> _Page extract_:
|---|

The BTC elections, scheduled to be held in April, were postponed indefinitely due to the pandemic. “But I am thankful to all the officials involved in my nomination because not one of them raised any query or made any nasty comment,” says Ahmed.
Not all those excluded are as fortunate.
Dalimon Nessa, a 55-year-old mother of seven and wife of a farmer in Darrang district, had saved Rs 64,000 over the years for the Hajj pilgrimage. But now, local police say they cannot issue a verification certificate since she has been excluded from the NRC.
“My husband’s name is in and he was cleared,” she says. “We are praying that this NRC process comes to a conclusion, my name is included and we can go together for the pilgrimage,” says Nessa, speaking over phone from Dholpur village.
In Darrang district, police confirm that many are awaiting “verification clearance” for their passports. Afazuddin Ahmed, a travel agent, says the Hajj plans of at least five families are on hold because one or more of the applicants are out of the NRC.
Says Amrit Bhuyan, SP Darrang: “How can you clear passport verification if the name is not in the NRC? It’s a question of citizenship. We have kept it on hold till the matter is cleared.”
In Bongaigaon district’s Abhayapuri, 20-year-old labourer Rohim Ali is in the NRC but is still “very worried” — his father and a younger brother are in while three sisters and a brother are out.
Their mother, Halima Khatun, had been declared a foreigner by an FT years ago and spent four years in a detention centre in Kokrajhar before being let out on bail in 2019. Ali and his brother are in through their father’s ancestry documents but he wonders why the other siblings are out even though they used the same papers which, he claims, are from 1951.
“We are facing problems in marriage proposals for my eldest sister, who has turned 18, because our mother was in a detention centre… and both of them are also out of the NRC,” says Ali.

|---|

> _Given records_:
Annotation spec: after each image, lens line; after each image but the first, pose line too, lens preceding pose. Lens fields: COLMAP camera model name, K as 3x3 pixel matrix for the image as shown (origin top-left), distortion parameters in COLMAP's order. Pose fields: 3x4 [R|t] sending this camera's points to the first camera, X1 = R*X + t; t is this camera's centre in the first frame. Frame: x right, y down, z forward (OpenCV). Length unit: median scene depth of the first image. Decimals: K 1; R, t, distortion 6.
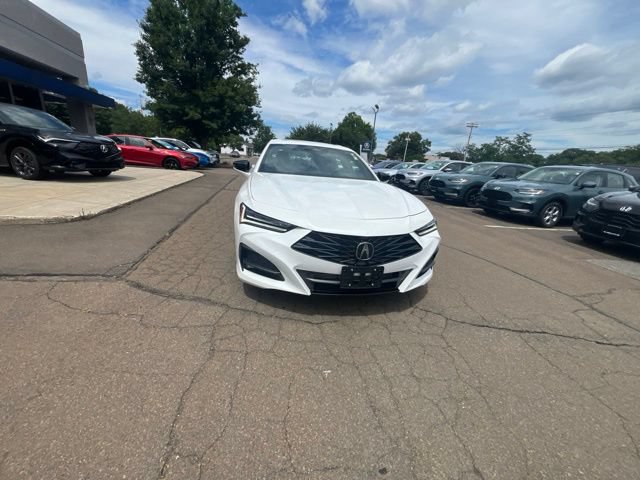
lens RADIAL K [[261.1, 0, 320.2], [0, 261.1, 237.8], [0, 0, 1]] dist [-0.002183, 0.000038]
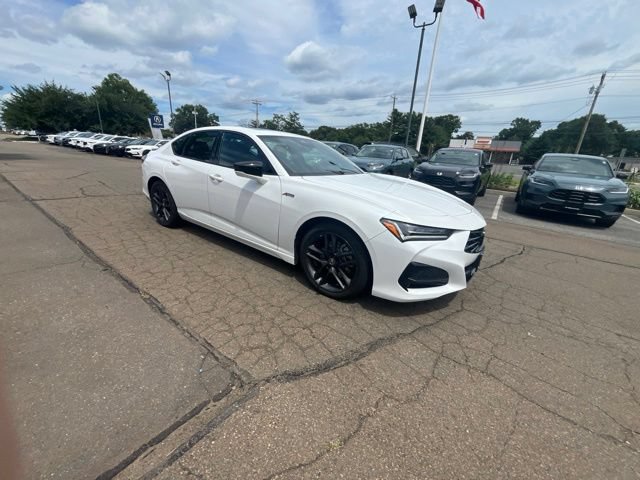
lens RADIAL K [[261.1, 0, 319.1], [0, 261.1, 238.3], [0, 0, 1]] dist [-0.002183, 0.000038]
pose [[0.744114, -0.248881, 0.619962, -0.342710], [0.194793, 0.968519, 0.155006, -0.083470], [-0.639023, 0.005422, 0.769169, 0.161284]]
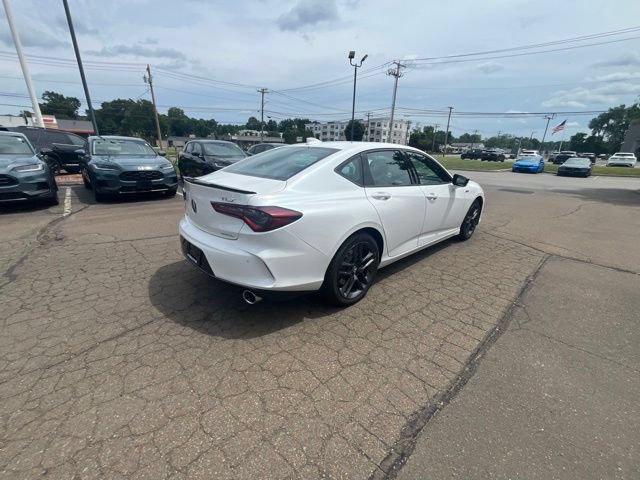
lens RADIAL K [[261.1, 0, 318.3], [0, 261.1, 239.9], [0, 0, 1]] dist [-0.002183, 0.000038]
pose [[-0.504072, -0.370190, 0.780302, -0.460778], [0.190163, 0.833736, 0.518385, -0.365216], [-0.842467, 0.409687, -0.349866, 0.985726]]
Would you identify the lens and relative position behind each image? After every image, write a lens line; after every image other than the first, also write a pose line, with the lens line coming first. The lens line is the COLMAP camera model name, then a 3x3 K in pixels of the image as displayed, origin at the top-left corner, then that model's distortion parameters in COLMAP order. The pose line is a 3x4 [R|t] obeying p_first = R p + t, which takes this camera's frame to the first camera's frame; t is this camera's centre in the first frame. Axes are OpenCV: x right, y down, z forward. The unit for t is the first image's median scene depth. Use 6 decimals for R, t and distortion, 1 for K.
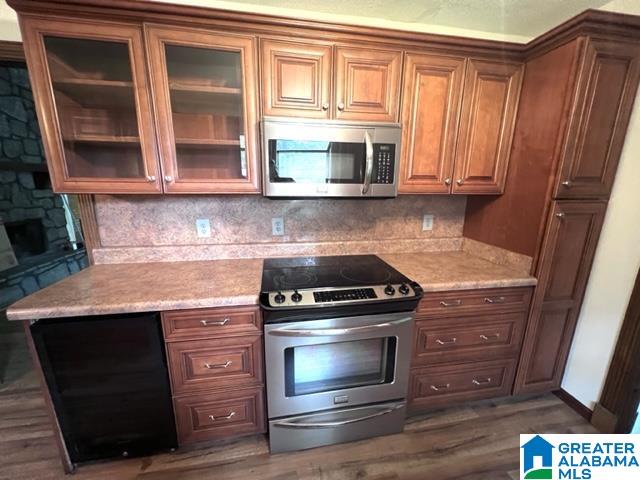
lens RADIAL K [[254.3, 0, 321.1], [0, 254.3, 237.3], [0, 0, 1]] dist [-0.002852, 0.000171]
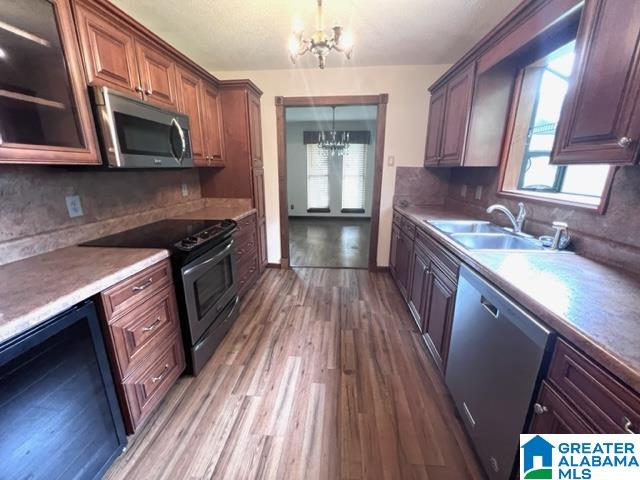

|---|

> _Directions_:
Answer these questions using the text on NRC exclusions.
1. How much money had Dalimon Nessa saved for the Hajj pilgrimage?
2. According to Afazuddin Ahmed, the Hajj plans of at least how many families are on hold?
3. In what year was Halima Khatun let out on bail?

> _Answer section_:
1. Rs 64,000
2. Five
3. 2019